Quando escrevo, me distancio da dor de ser, pois a escrita invade espaços aonde meu corpo não pode chegar, e eu, então, imersa nesta espacialidade corpórea que só o texto permite, desterritorializada, posso criar outra existência, um novo eu. No entanto é, justamente, esta não presença que se comunica. Na escrita, nos comunicamos com o corpo em segredo, não revelando nossas expressões corporais, e isso permite criar uma intimidade que, mesmo não sendo física, é real. No anonimato do corpo, recriamos o mundo, um fenômeno no qual não é possível uma distinção real e clara do que é fantasia e realidade. Assim, estabelece-se um estreito parentesco entre o mundo que nos é apresentado e aquele inventado. Enquanto, no primeiro, nossos corpos são submetidos às leis das representações e dos objetos, no segundo, podemos construir uma nova forma de existência, criando condições para um nova relação com o corpo.
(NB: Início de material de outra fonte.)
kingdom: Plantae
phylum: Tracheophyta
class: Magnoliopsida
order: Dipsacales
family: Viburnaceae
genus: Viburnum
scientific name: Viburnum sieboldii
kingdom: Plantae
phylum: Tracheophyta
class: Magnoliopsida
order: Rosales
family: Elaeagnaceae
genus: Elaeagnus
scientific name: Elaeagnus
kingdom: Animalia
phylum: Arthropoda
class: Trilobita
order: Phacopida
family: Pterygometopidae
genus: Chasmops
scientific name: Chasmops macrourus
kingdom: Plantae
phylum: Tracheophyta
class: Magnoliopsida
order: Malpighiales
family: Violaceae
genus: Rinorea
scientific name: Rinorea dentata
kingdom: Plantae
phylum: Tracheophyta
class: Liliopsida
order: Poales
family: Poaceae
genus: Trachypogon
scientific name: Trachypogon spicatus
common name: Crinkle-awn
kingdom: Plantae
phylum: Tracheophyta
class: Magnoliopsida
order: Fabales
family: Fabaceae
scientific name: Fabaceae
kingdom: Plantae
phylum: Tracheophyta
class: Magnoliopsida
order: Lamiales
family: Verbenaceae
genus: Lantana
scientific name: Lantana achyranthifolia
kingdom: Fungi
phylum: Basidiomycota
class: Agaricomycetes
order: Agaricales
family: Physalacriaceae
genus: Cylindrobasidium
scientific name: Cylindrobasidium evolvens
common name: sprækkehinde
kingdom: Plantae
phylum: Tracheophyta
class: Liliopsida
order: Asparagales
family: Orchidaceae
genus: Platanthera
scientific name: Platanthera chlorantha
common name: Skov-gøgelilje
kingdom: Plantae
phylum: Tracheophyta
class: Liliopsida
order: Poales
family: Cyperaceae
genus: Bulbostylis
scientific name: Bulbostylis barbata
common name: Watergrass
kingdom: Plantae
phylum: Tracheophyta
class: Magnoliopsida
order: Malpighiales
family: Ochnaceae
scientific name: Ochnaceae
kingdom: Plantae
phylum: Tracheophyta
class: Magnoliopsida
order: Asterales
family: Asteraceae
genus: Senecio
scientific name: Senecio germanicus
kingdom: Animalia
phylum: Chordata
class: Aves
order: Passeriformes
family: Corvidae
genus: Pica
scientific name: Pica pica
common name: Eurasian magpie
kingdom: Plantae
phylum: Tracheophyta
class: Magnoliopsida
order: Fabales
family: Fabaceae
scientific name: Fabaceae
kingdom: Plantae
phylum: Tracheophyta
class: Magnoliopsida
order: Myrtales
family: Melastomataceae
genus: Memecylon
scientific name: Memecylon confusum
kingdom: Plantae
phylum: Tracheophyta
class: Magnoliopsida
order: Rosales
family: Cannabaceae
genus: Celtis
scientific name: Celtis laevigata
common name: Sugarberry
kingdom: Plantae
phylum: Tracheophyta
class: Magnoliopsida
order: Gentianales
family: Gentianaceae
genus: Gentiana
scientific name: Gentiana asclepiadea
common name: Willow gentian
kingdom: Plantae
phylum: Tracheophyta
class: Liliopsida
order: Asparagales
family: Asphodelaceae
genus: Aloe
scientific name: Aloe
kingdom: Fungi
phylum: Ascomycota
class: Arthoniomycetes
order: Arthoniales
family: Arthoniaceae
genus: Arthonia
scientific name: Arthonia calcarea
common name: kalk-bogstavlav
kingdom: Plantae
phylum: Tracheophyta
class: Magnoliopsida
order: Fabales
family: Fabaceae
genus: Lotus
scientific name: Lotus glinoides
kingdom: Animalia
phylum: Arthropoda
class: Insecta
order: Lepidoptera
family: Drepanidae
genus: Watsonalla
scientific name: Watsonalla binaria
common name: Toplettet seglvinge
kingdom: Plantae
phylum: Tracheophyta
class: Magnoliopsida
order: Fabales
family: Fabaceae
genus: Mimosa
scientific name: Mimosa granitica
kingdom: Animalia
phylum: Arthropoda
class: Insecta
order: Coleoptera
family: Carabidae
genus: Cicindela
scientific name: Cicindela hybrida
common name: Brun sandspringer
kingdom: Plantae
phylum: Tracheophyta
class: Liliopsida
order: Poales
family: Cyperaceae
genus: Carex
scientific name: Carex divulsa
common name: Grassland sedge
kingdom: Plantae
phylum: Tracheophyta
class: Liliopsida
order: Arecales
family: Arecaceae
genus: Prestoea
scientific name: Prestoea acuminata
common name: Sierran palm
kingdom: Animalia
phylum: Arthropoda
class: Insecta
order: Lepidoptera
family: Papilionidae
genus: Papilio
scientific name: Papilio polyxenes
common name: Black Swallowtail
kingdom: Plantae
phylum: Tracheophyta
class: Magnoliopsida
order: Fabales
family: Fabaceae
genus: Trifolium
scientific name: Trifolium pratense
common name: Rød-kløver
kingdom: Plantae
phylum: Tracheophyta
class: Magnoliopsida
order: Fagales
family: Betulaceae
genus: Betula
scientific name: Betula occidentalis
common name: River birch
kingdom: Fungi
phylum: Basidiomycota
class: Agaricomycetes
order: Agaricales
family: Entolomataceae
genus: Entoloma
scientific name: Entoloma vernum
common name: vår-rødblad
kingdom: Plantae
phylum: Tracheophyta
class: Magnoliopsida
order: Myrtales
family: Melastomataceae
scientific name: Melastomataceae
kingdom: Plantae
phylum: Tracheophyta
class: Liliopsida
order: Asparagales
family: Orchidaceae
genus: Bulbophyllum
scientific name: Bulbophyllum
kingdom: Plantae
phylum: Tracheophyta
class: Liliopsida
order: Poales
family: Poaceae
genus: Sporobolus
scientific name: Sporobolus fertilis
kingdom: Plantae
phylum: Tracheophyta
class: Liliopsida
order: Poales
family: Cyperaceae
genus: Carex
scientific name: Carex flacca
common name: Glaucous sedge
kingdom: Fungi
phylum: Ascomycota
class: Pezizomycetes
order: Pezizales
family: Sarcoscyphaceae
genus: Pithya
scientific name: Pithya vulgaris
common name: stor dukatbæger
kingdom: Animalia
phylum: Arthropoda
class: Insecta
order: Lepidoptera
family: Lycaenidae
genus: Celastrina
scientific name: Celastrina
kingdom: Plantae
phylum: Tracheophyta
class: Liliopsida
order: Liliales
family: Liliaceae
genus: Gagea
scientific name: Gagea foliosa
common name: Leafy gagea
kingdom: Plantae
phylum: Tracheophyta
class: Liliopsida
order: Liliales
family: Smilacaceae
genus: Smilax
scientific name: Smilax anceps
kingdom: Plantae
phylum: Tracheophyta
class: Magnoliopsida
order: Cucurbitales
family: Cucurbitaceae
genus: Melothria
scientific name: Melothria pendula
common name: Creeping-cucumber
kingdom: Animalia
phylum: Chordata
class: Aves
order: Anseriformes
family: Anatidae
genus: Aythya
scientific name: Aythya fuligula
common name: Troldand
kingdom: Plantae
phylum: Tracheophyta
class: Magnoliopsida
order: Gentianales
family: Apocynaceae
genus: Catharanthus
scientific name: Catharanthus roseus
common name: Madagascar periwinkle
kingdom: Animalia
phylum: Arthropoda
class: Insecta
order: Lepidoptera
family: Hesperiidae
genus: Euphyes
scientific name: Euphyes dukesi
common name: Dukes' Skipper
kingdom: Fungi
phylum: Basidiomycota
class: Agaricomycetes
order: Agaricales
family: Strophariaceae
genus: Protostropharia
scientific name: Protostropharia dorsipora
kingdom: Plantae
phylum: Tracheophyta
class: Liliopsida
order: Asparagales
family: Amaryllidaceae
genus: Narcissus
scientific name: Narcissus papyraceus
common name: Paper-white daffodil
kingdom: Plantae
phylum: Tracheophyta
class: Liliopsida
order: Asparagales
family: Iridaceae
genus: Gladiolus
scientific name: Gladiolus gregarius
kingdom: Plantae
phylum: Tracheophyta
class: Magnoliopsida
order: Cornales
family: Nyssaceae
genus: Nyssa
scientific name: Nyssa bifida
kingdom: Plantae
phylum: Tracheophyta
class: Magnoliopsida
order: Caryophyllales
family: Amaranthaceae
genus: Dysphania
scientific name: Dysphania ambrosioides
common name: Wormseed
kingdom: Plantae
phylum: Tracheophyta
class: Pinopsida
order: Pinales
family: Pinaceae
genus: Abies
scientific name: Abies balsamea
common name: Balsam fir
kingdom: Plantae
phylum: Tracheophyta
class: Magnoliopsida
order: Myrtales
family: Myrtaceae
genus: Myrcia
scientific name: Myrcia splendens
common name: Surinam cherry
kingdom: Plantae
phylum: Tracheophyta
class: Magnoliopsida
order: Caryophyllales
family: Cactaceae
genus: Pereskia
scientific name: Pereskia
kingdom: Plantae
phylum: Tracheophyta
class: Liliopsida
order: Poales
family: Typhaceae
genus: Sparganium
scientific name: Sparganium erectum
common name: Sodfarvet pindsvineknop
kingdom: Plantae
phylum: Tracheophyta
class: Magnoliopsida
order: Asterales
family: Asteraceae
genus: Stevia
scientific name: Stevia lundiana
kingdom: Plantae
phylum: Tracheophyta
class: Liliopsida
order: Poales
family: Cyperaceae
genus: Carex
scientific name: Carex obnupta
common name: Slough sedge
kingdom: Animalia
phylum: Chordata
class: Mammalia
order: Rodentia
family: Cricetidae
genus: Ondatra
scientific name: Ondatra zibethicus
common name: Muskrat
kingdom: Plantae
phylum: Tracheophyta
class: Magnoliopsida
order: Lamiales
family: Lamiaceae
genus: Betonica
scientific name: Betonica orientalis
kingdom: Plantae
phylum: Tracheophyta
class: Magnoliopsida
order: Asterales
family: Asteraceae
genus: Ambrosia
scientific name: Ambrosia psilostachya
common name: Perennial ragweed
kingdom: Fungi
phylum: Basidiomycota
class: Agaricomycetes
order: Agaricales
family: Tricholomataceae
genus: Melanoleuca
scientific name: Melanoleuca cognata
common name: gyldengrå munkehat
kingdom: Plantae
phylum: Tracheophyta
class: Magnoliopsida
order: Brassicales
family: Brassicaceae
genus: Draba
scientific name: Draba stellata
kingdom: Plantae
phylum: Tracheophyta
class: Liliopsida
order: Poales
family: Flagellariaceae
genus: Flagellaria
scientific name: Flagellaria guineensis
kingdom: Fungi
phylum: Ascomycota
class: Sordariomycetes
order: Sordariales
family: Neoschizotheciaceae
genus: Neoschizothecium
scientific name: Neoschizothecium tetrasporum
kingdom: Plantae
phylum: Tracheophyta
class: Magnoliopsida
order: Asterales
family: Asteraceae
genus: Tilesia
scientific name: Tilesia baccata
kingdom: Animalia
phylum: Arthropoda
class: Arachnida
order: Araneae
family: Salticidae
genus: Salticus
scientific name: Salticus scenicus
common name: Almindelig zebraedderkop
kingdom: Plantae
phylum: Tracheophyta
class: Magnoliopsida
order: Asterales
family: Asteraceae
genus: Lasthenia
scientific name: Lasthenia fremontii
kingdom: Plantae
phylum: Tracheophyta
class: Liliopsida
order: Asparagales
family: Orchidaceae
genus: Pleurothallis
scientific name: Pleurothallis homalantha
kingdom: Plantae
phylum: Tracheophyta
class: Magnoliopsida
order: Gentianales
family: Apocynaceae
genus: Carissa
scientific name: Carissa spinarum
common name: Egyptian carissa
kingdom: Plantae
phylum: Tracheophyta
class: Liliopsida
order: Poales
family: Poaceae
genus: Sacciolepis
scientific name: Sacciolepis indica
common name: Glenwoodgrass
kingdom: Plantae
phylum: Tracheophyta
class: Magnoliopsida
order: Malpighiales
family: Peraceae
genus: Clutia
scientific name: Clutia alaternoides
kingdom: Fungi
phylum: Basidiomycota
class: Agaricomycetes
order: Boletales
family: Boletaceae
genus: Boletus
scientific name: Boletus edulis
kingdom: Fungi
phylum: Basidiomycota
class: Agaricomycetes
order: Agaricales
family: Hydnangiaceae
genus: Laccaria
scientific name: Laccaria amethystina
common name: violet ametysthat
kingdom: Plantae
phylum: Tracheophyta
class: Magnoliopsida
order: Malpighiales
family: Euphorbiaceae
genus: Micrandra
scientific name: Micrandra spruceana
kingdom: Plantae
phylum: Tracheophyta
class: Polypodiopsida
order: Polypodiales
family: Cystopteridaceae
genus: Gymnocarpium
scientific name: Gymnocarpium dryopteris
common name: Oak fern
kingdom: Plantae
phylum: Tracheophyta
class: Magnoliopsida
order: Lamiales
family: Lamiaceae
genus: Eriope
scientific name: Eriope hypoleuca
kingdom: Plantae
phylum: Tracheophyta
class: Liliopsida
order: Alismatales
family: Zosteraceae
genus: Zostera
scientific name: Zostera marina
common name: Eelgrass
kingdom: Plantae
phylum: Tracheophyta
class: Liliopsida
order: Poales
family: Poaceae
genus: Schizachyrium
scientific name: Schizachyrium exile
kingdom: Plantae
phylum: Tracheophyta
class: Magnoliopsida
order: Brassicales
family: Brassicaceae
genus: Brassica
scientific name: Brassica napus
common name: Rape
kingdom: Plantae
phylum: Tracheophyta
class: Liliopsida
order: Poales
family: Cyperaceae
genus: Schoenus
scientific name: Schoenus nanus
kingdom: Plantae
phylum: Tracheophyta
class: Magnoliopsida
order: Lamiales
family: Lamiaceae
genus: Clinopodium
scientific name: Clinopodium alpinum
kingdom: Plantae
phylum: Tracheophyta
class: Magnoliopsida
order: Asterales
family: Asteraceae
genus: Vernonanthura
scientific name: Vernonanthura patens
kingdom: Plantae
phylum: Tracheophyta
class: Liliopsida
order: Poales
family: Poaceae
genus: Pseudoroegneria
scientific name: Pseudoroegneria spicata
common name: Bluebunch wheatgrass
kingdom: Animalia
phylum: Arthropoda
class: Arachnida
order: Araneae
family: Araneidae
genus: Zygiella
Se a escrita modificou a relação de sociabilidade da civilização, a cibercultura é também responsável por uma extraordinária mudança na comunicação e consequentemente na interação dos sujeitos, e deles, com o mundo.

Escreve Schopenhauer: “O mundo é uma representação minha”, ou seja, “ o mundo somente existe em relação com outro ser, com o ser que o percebe, com ele mesmo”. E como esta representação é nossa, individual, pois não podemos sair de nós mesmos para ver as coisas como elas são, e no corpo percebemos o mundo, a construção da representação dele se dá, obrigatoriamente, entre objeto e sujeito. Assim, o mundo é uma extensão do nosso próprio corpo afetado por este. E como percebemos ele é muito mais nosso do que do próprio mundo, uma representação, que não é a coisa em si, mas fenômeno (“ a única realidade cognoscível”, diz Schopenhauer); sendo este a ilusão que envolve a realidade, a percepção dele acontece também no limite dos corpos, nas vivências experimentadas por eles.

Na era da cibercultura, na qual não parece mais existir um tempo sequencial com a mesma intensidade de antes, estabelecido por uma ordem cronológica entre passado futuro e presente, todas as coisas acontecendo e se transformando com rapidez, nossa percepção do mundo nos ciberespaços acontece num corpo que transita entre o devaneio e a vigília. Mas, quando percebemos o mundo através de nossos sentidos e, nesse contexto, o corpo relaciona-se ao objeto in loco, o homem também torna o seu corpo objeto e mundo experimentado, vivenciando a sua natureza.

É fundamental que experimentemos o mundo no corpo para que possamos nos sentir pertencentes a ele e, mergulhados, também nos conheceremos melhor.

Se o computador é uma nova janela para observar e conhecer o mundo, certas sensações só podem acontecer quando percebidas num corpo exposto ao objeto. Como explicar para a criança, senão pela própria experimentação, a textura da areia, os sabores deflagrados pelos alimentos, o calor, o frio, a saudade?

Por outro lado, menciono novamente Schopenhauer, a essência do nosso ser é vontade insaciável, uma tensão contínua, que ora é dor, ora, tédio. Assim, parece-me que no espaço virtual, o indivíduo anula temporariamente a sua vontade e, portanto, sua dor. Porque, de fato, quando nos afastamos de nós e adentramos naquilo que já não somos, nos alienamos de nossas frustrações. Afinal, assim como a escrita, no virtual, podemos ser anônimos, nos expor com um distanciamento que parece nos proteger, mesmo correndo o risco de nos distanciarmos de nós mesmos. Contudo, enquanto no processo da escrita, se fabula num tempo e espaço suspenso e fictício, possibilitando a invenção de um eu que não é, no virtual, o homem finge, mas, sem se desconstruir por inteiro, não pode se reinventar.

A comunicação é primordial entre nós. Somos carentes dela e, como seres sociáveis, estamos sempre a procura do reconhecimento do outro, da aceitação. Mas é imprescindível que construamos, cada qual, a sua identidade através das experiências e escolhas com/no mundo. Sujeitos condenados a liberdade, afirma Sartre.

O mundo virtual, como realidade, carrega também as mazelas da vida.

Tão difícil e bom é viver!

 

Deborah Brum

Deborah Brum

Deborah é mãe, casada e feliz. Está viva quando escreve. Tem medo de não ser o que é, apesar de amar a ficção e achar que ela vale a pena. Vive com a incerteza plena que, paradoxalmente, traz a certeza mais dura: a morte. Sonha em publicar livros bacanas, ter uma família grande e morar em Cumuruxatiba, o seu lugar!